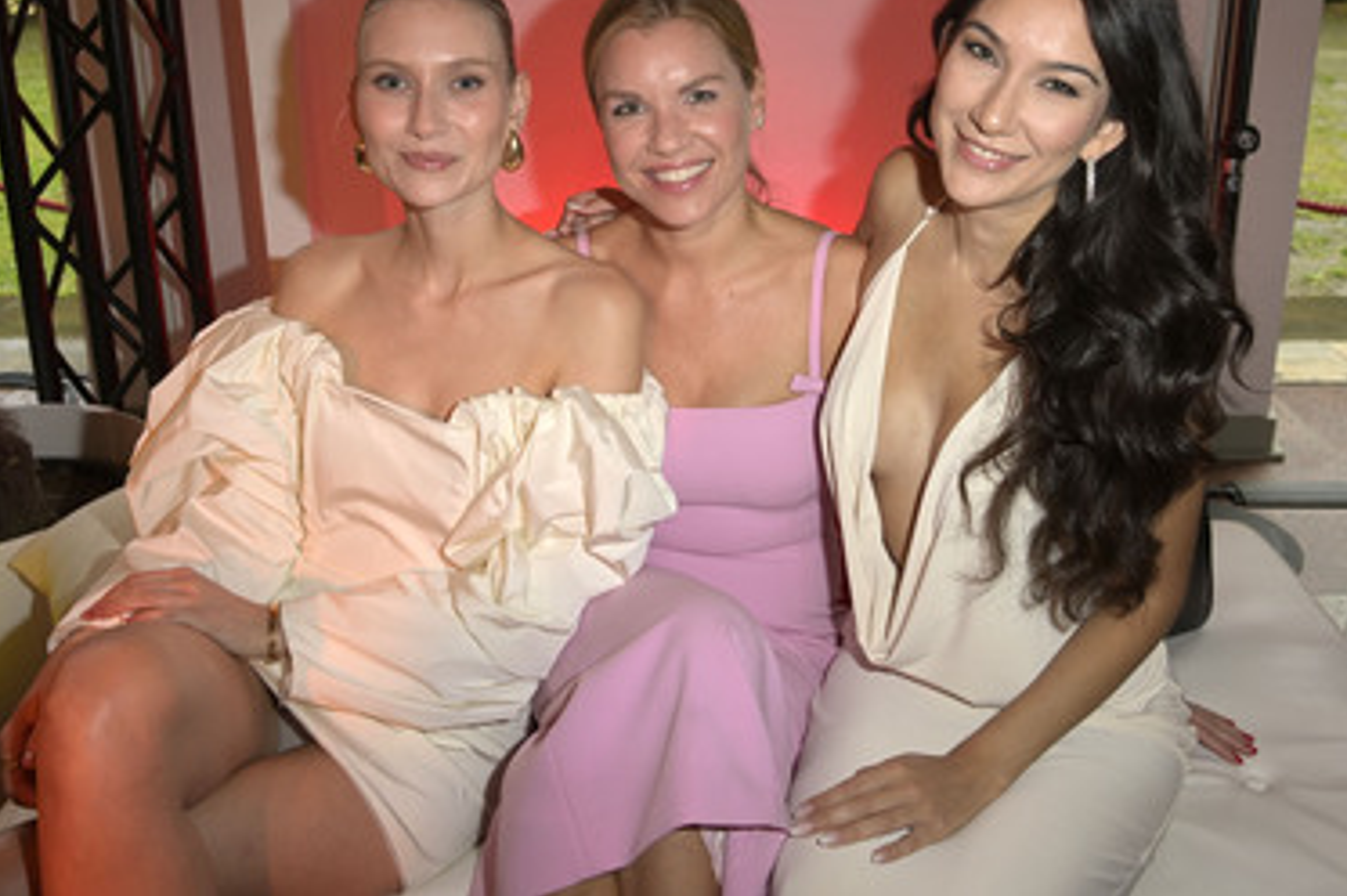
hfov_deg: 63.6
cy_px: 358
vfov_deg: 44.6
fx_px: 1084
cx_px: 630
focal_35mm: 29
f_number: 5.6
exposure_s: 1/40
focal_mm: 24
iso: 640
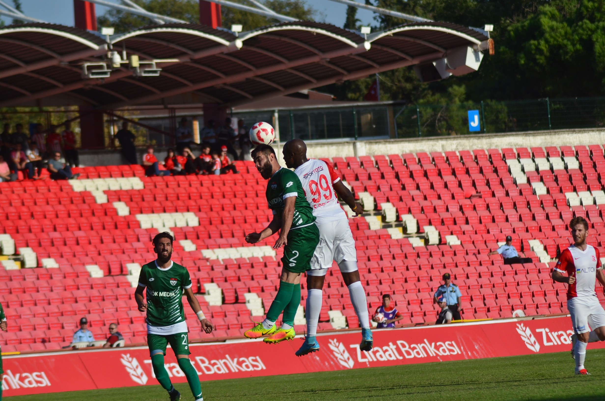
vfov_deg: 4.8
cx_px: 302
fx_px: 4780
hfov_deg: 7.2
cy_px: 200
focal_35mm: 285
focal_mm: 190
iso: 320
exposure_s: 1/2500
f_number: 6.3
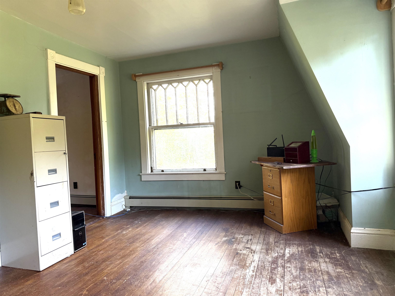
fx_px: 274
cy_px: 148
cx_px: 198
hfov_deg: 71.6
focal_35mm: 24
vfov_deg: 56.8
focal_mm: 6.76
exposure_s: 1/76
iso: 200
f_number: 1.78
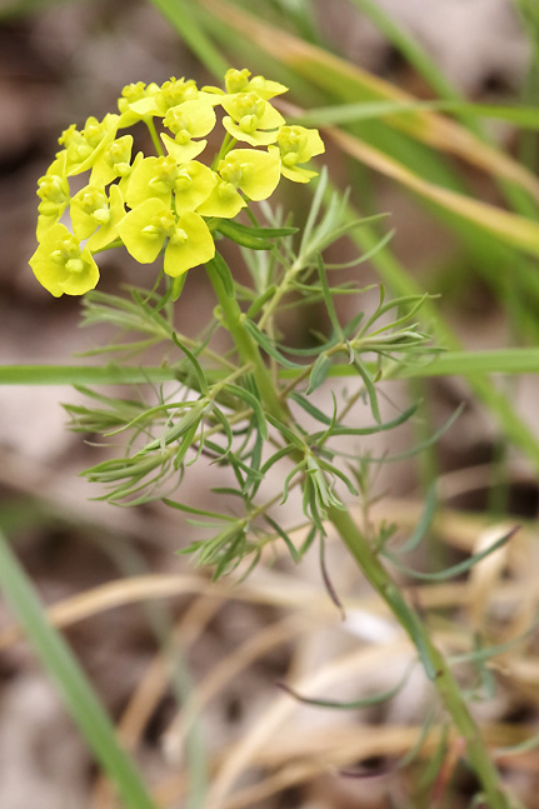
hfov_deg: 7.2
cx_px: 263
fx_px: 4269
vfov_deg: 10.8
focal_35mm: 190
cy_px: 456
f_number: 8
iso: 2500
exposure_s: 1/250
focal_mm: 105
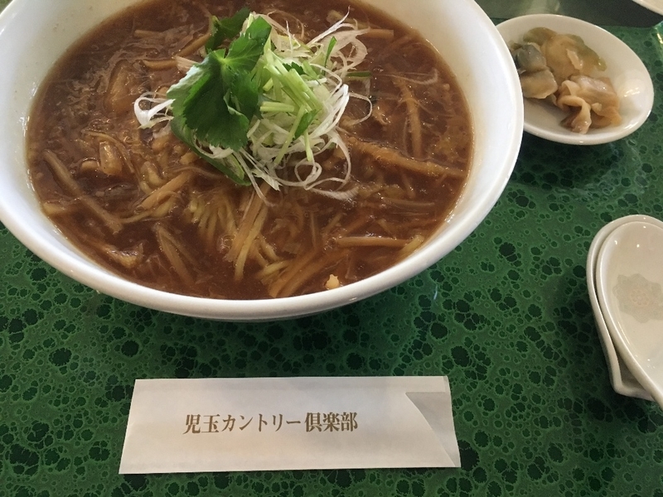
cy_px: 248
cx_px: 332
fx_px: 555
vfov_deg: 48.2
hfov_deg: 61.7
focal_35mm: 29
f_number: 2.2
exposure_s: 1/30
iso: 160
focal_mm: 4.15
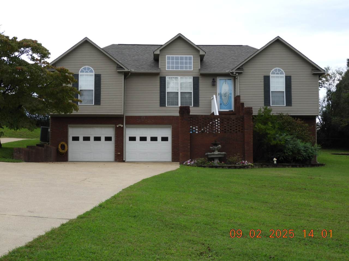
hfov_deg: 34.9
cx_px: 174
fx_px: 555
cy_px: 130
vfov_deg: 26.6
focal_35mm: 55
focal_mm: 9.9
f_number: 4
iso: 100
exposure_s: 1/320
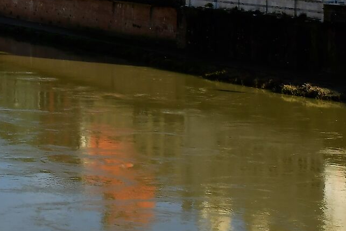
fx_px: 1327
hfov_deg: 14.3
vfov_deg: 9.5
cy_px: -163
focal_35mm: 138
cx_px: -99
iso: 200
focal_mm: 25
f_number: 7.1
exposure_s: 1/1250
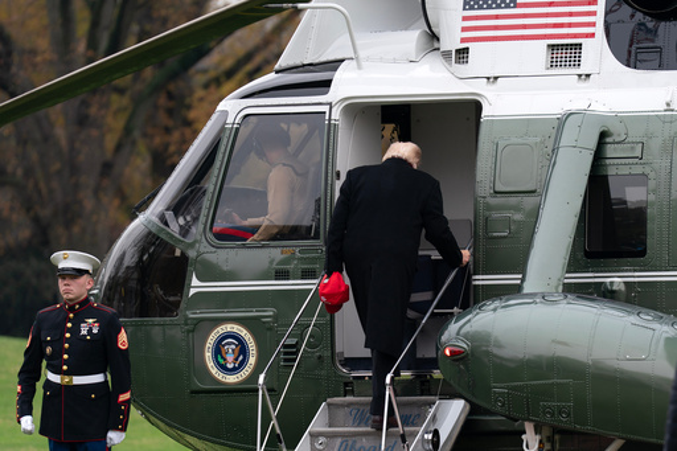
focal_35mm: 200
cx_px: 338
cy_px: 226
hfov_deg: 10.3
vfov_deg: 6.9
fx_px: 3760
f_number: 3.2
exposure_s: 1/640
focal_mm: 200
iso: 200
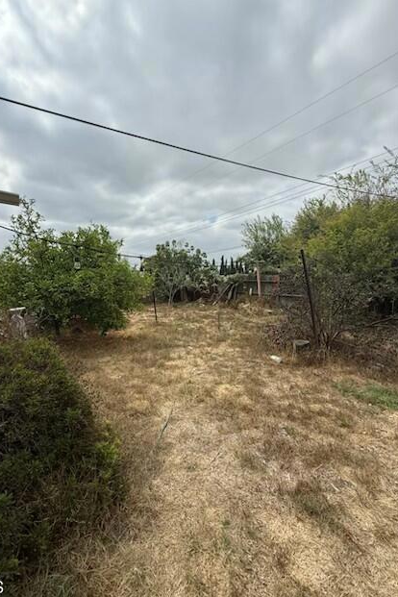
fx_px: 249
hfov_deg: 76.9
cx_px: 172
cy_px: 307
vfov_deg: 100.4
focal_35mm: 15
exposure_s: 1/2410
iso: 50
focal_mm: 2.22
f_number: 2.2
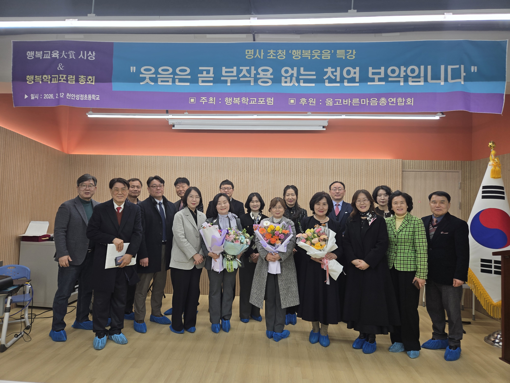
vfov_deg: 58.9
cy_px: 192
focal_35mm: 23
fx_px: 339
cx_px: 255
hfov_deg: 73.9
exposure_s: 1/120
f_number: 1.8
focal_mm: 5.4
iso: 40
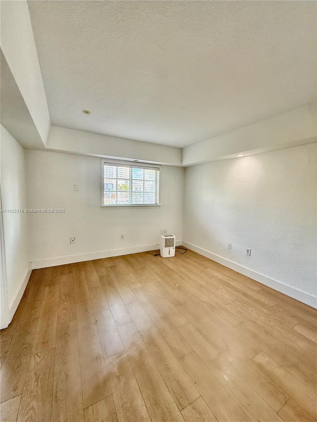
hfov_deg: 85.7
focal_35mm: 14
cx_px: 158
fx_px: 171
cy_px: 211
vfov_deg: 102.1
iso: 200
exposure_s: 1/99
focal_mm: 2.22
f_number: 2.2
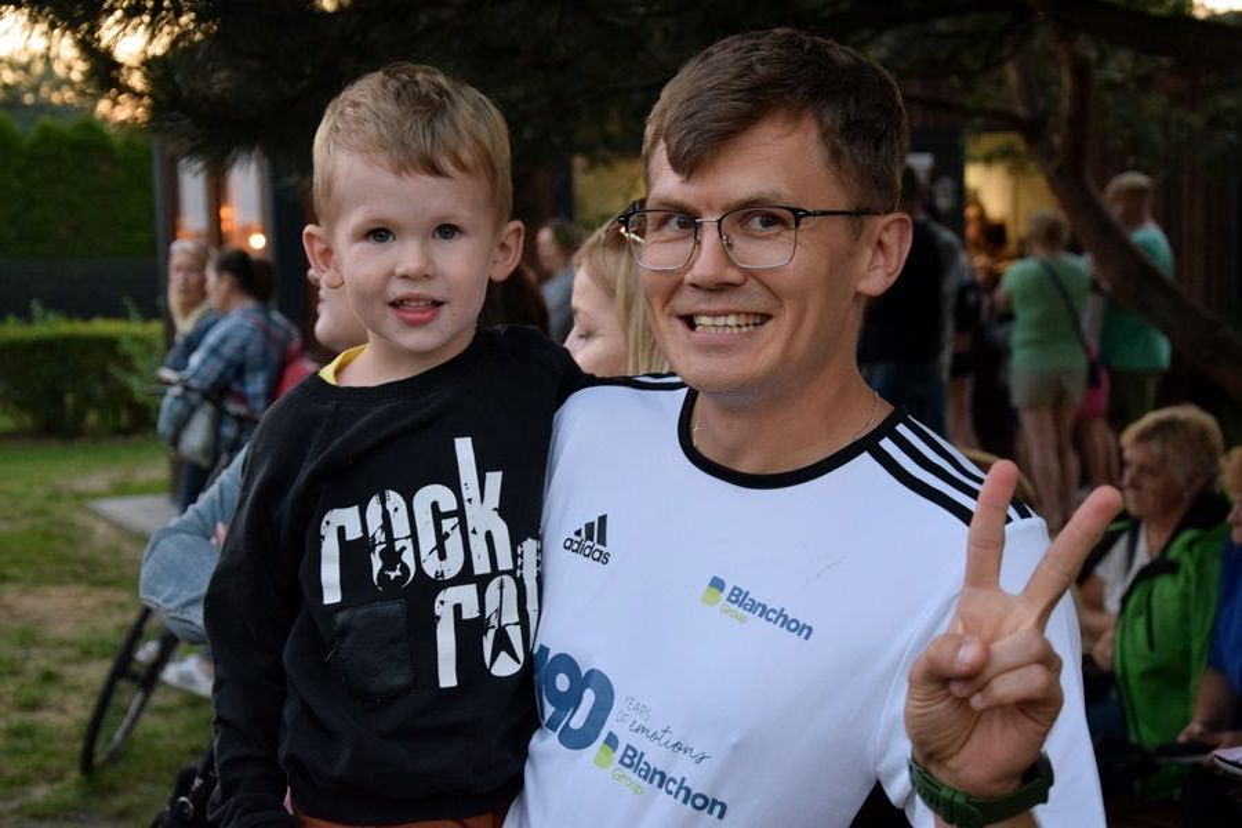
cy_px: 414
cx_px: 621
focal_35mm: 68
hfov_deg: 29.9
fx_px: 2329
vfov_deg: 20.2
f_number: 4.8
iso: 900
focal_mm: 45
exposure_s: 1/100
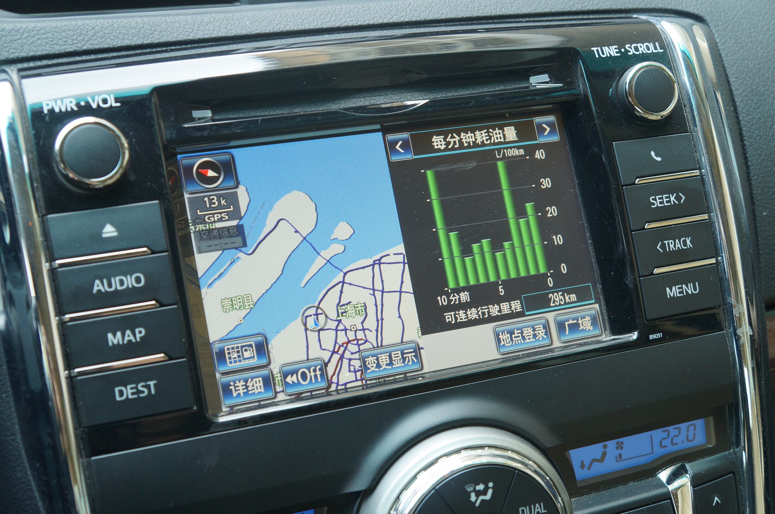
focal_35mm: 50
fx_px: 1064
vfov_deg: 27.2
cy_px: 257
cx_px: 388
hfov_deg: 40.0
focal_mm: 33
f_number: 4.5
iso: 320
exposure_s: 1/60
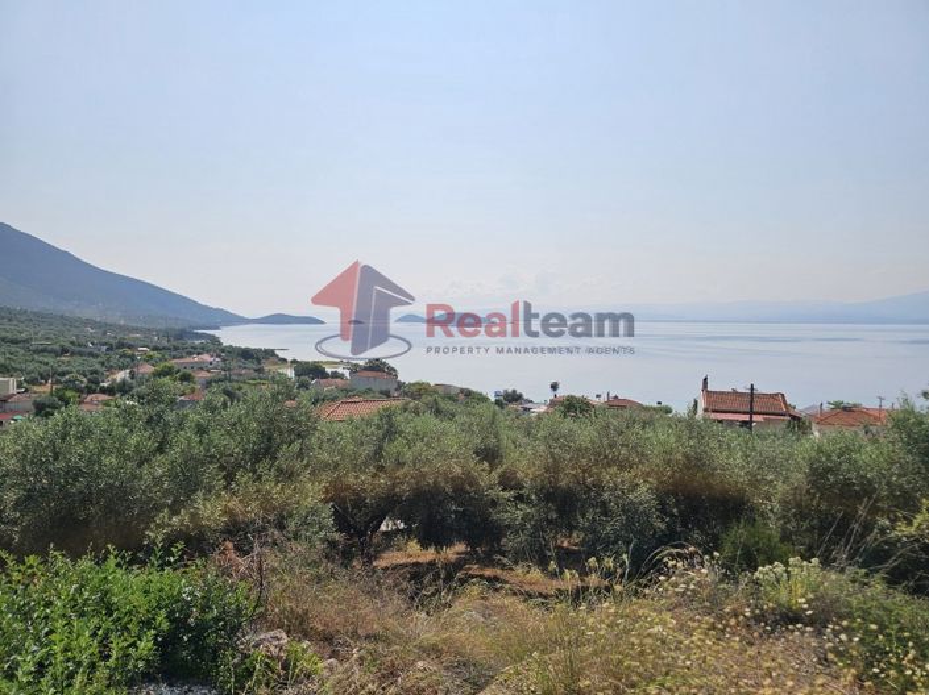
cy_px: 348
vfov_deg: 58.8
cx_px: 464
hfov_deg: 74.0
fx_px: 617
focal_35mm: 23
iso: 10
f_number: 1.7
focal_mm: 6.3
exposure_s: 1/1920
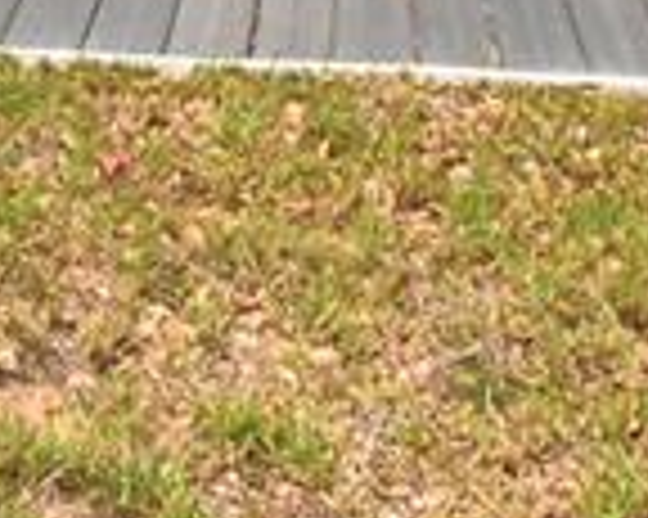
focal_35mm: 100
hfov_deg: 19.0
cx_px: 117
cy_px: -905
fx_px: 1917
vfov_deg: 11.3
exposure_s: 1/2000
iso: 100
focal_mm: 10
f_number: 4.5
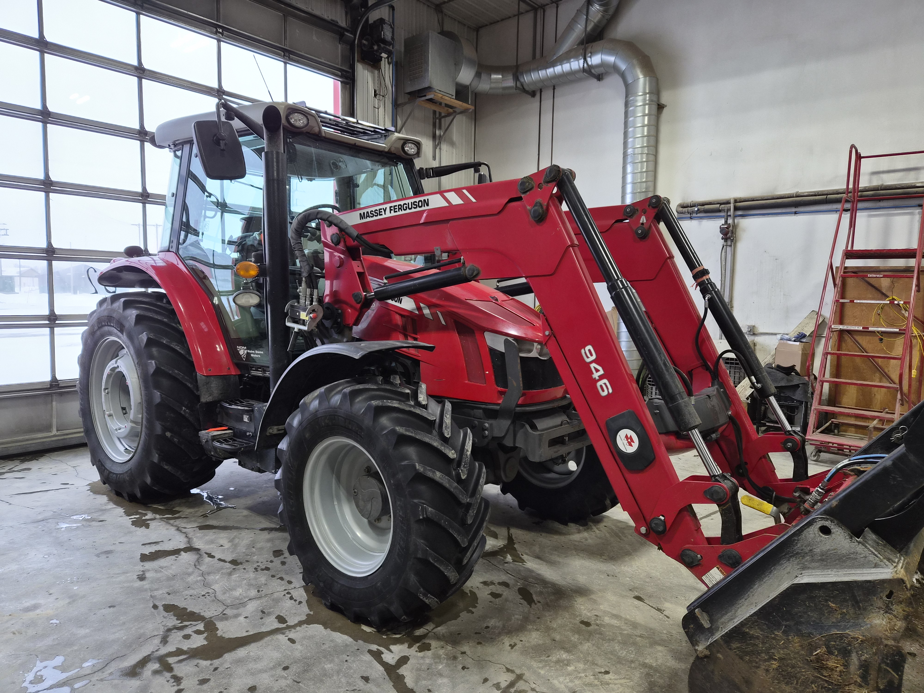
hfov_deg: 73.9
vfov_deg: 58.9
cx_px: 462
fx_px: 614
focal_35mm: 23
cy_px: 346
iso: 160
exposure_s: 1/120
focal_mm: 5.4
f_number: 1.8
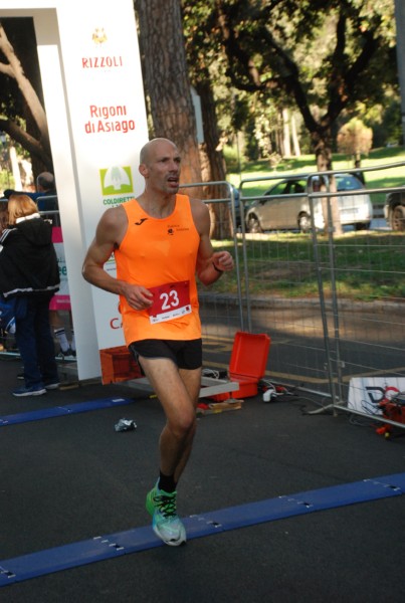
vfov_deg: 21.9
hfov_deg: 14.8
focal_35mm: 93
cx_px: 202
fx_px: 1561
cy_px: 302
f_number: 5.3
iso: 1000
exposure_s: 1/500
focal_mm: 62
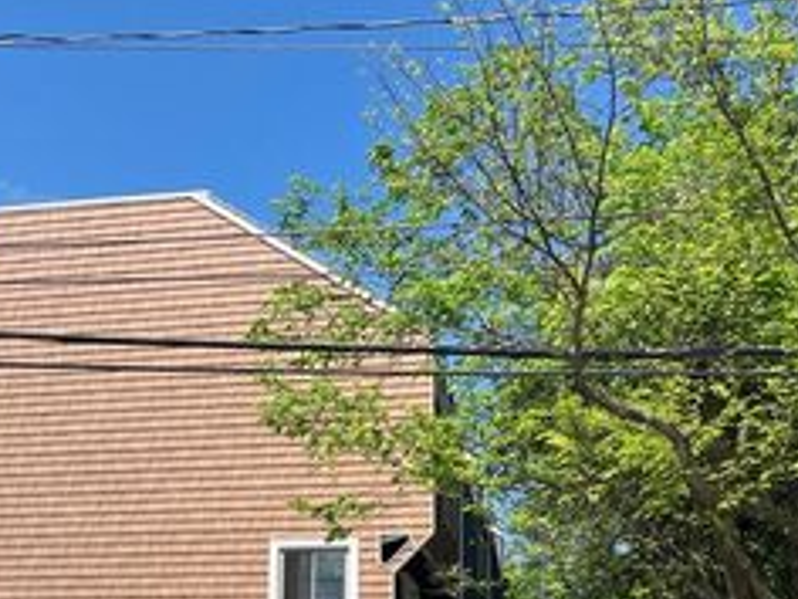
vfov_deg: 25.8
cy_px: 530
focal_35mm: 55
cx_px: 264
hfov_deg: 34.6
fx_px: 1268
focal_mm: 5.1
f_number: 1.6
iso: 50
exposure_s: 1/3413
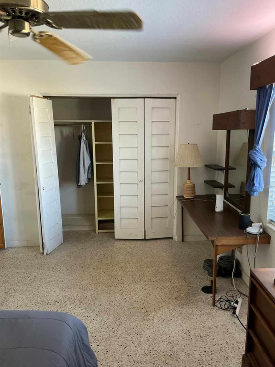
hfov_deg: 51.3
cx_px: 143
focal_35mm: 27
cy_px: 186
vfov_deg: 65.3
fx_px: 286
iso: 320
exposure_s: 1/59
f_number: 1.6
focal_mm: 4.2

○ ○ ○

§ Required work
Images are not wanted in the copy. Please print the material above exactly.

§ Output for this task
hfov_deg: 63.6
cy_px: 358
vfov_deg: 44.6
fx_px: 1084
cx_px: 630
focal_35mm: 29
f_number: 5.6
exposure_s: 1/40
focal_mm: 24
iso: 640
vfov_deg: 4.8
cx_px: 302
fx_px: 4780
hfov_deg: 7.2
cy_px: 200
focal_35mm: 285
focal_mm: 190
iso: 320
exposure_s: 1/2500
f_number: 6.3
fx_px: 274
cy_px: 148
cx_px: 198
hfov_deg: 71.6
focal_35mm: 24
vfov_deg: 56.8
focal_mm: 6.76
exposure_s: 1/76
iso: 200
f_number: 1.78
hfov_deg: 7.2
cx_px: 263
fx_px: 4269
vfov_deg: 10.8
focal_35mm: 190
cy_px: 456
f_number: 8
iso: 2500
exposure_s: 1/250
focal_mm: 105
cy_px: 248
cx_px: 332
fx_px: 555
vfov_deg: 48.2
hfov_deg: 61.7
focal_35mm: 29
f_number: 2.2
exposure_s: 1/30
iso: 160
focal_mm: 4.15
hfov_deg: 34.9
cx_px: 174
fx_px: 555
cy_px: 130
vfov_deg: 26.6
focal_35mm: 55
focal_mm: 9.9
f_number: 4
iso: 100
exposure_s: 1/320
fx_px: 1327
hfov_deg: 14.3
vfov_deg: 9.5
cy_px: -163
focal_35mm: 138
cx_px: -99
iso: 200
focal_mm: 25
f_number: 7.1
exposure_s: 1/1250
focal_35mm: 200
cx_px: 338
cy_px: 226
hfov_deg: 10.3
vfov_deg: 6.9
fx_px: 3760
f_number: 3.2
exposure_s: 1/640
focal_mm: 200
iso: 200
fx_px: 249
hfov_deg: 76.9
cx_px: 172
cy_px: 307
vfov_deg: 100.4
focal_35mm: 15
exposure_s: 1/2410
iso: 50
focal_mm: 2.22
f_number: 2.2
vfov_deg: 58.9
cy_px: 192
focal_35mm: 23
fx_px: 339
cx_px: 255
hfov_deg: 73.9
exposure_s: 1/120
f_number: 1.8
focal_mm: 5.4
iso: 40
hfov_deg: 85.7
focal_35mm: 14
cx_px: 158
fx_px: 171
cy_px: 211
vfov_deg: 102.1
iso: 200
exposure_s: 1/99
focal_mm: 2.22
f_number: 2.2
cy_px: 414
cx_px: 621
focal_35mm: 68
hfov_deg: 29.9
fx_px: 2329
vfov_deg: 20.2
f_number: 4.8
iso: 900
focal_mm: 45
exposure_s: 1/100
focal_35mm: 50
fx_px: 1064
vfov_deg: 27.2
cy_px: 257
cx_px: 388
hfov_deg: 40.0
focal_mm: 33
f_number: 4.5
iso: 320
exposure_s: 1/60
cy_px: 348
vfov_deg: 58.8
cx_px: 464
hfov_deg: 74.0
fx_px: 617
focal_35mm: 23
iso: 10
f_number: 1.7
focal_mm: 6.3
exposure_s: 1/1920
focal_35mm: 100
hfov_deg: 19.0
cx_px: 117
cy_px: -905
fx_px: 1917
vfov_deg: 11.3
exposure_s: 1/2000
iso: 100
focal_mm: 10
f_number: 4.5
hfov_deg: 73.9
vfov_deg: 58.9
cx_px: 462
fx_px: 614
focal_35mm: 23
cy_px: 346
iso: 160
exposure_s: 1/120
focal_mm: 5.4
f_number: 1.8
vfov_deg: 21.9
hfov_deg: 14.8
focal_35mm: 93
cx_px: 202
fx_px: 1561
cy_px: 302
f_number: 5.3
iso: 1000
exposure_s: 1/500
focal_mm: 62
vfov_deg: 25.8
cy_px: 530
focal_35mm: 55
cx_px: 264
hfov_deg: 34.6
fx_px: 1268
focal_mm: 5.1
f_number: 1.6
iso: 50
exposure_s: 1/3413
hfov_deg: 51.3
cx_px: 143
focal_35mm: 27
cy_px: 186
vfov_deg: 65.3
fx_px: 286
iso: 320
exposure_s: 1/59
f_number: 1.6
focal_mm: 4.2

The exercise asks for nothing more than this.